Aktion Eichhörnchen: Die köstlichen Stockschwämmchen sind schon der nächste Wintervorrat





Foto: Stockschwämmchen in Nahaufnahme. Nachstehend beschreibt Pilzberater Peter Rohland ihre vier wichtigsten Merkmale.  


Pilzberater Peter Rohland schreibt am 15. Juli 2014:

"Hallo Ihr Lieben,

ich war heute im Südlichen Auewald auf der Suche.

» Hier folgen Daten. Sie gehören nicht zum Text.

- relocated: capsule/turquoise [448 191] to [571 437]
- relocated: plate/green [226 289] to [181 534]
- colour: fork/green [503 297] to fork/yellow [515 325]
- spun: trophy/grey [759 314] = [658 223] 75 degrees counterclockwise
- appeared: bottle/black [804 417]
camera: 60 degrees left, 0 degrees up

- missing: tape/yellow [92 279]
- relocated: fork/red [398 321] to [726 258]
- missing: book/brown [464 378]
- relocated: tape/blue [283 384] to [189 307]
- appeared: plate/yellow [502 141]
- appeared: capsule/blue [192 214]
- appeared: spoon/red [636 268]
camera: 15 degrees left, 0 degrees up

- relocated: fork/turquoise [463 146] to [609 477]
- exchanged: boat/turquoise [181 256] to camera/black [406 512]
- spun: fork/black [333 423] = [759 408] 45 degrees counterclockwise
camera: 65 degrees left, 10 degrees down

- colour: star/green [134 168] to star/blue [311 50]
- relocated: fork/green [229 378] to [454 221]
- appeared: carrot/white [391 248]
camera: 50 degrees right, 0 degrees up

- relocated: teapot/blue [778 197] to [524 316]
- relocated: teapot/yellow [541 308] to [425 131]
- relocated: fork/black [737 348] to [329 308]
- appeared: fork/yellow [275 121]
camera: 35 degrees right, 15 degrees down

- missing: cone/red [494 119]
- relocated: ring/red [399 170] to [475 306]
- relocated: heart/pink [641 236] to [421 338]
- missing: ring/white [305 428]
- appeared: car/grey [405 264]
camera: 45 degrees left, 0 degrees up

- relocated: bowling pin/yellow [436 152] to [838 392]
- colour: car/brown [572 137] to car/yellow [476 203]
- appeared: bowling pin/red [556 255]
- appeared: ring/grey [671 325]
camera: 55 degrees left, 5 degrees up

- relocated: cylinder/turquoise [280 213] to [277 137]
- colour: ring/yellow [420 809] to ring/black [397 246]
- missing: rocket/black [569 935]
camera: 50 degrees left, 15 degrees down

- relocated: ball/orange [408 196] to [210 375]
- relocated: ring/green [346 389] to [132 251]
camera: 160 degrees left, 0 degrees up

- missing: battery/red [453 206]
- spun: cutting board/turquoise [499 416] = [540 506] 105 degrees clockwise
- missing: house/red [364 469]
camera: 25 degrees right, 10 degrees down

Die Nelkenschwindlinge haben sich verdoppelt und man sollte es kaum glauben: Ein Kilo beste Stockschwämmchen überraschten mich. 

Die Merkmale des Stockschwämmchens sind deshalb so wichtig, weil sie uns diese sehr guten Speisepilze von ihrem hoch giftigen Doppelgänger, dem Nadelholzhäubling oder Gifthäubling, unterscheiden lassen.

Hier also die wichtigsten Merkmale des Stockschwämmchens:

  • Unterhalb des Ringes ist der Stiel fein braun geschuppt
  • Oberhalb vom Ring ist der Stiel hell und längsgerieft
  • Der Hut hat ein kreisförmiges Hell-Dunkel-Muster, bedingt durch die unterschiedlichen Feuchtigkeitssstadien. Das nennt man "hygrophan".
  • Stockschwämmchen duften angenehm nach frisch gesägtem Holz

Ich werde meine gefundenen Stockschwämmchen als Wintervorrat - ich nenne es "Aktion Eichhörnchen" - einfrieren.

Viele Grüße an alle - und bis demnächst!

Euer Peter Rohland aus Leipzig"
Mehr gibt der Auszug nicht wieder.